Work required: The lines to copy run from the one containing "24, September 1992;" to the end of the records below; repeat them exactly and include nothing else.

Excerpted data:
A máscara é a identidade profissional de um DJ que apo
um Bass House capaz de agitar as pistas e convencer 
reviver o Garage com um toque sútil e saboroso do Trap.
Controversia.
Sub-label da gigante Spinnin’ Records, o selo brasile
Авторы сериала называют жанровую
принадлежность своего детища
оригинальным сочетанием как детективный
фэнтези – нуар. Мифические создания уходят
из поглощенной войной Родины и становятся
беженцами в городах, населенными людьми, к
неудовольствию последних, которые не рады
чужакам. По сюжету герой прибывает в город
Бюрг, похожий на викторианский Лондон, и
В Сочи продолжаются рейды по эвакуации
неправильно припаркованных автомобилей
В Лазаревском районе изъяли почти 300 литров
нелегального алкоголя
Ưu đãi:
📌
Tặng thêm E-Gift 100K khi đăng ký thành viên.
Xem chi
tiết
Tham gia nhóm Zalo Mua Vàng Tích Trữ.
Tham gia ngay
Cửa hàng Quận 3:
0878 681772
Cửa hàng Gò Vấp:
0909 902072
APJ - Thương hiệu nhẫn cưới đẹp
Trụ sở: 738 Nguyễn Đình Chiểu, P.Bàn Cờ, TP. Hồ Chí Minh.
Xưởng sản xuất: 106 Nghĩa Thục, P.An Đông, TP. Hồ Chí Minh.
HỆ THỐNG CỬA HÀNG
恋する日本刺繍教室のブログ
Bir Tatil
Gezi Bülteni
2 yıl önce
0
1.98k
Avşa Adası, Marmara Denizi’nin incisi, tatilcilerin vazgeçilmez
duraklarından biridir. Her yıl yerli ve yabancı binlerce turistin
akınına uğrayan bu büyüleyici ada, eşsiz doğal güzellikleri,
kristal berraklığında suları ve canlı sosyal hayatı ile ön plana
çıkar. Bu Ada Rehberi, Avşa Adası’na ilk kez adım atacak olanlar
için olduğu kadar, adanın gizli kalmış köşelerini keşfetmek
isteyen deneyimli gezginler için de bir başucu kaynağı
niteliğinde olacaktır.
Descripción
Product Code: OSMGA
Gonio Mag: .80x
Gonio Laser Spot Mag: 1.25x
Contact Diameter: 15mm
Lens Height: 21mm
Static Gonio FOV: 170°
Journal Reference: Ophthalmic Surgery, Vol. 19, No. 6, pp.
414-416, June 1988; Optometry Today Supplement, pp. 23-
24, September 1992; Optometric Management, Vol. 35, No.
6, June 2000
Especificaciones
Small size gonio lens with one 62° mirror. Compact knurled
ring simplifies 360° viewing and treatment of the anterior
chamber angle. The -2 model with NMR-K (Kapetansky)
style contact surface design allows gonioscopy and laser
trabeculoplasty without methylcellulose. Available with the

Answer box:
24, September 1992; Optometric Management, Vol. 35, No.
6, June 2000
Especificaciones
Small size gonio lens with one 62° mirror. Compact knurled
ring simplifies 360° viewing and treatment of the anterior
chamber angle. The -2 model with NMR-K (Kapetansky)
style contact surface design allows gonioscopy and laser
trabeculoplasty without methylcellulose. Available with the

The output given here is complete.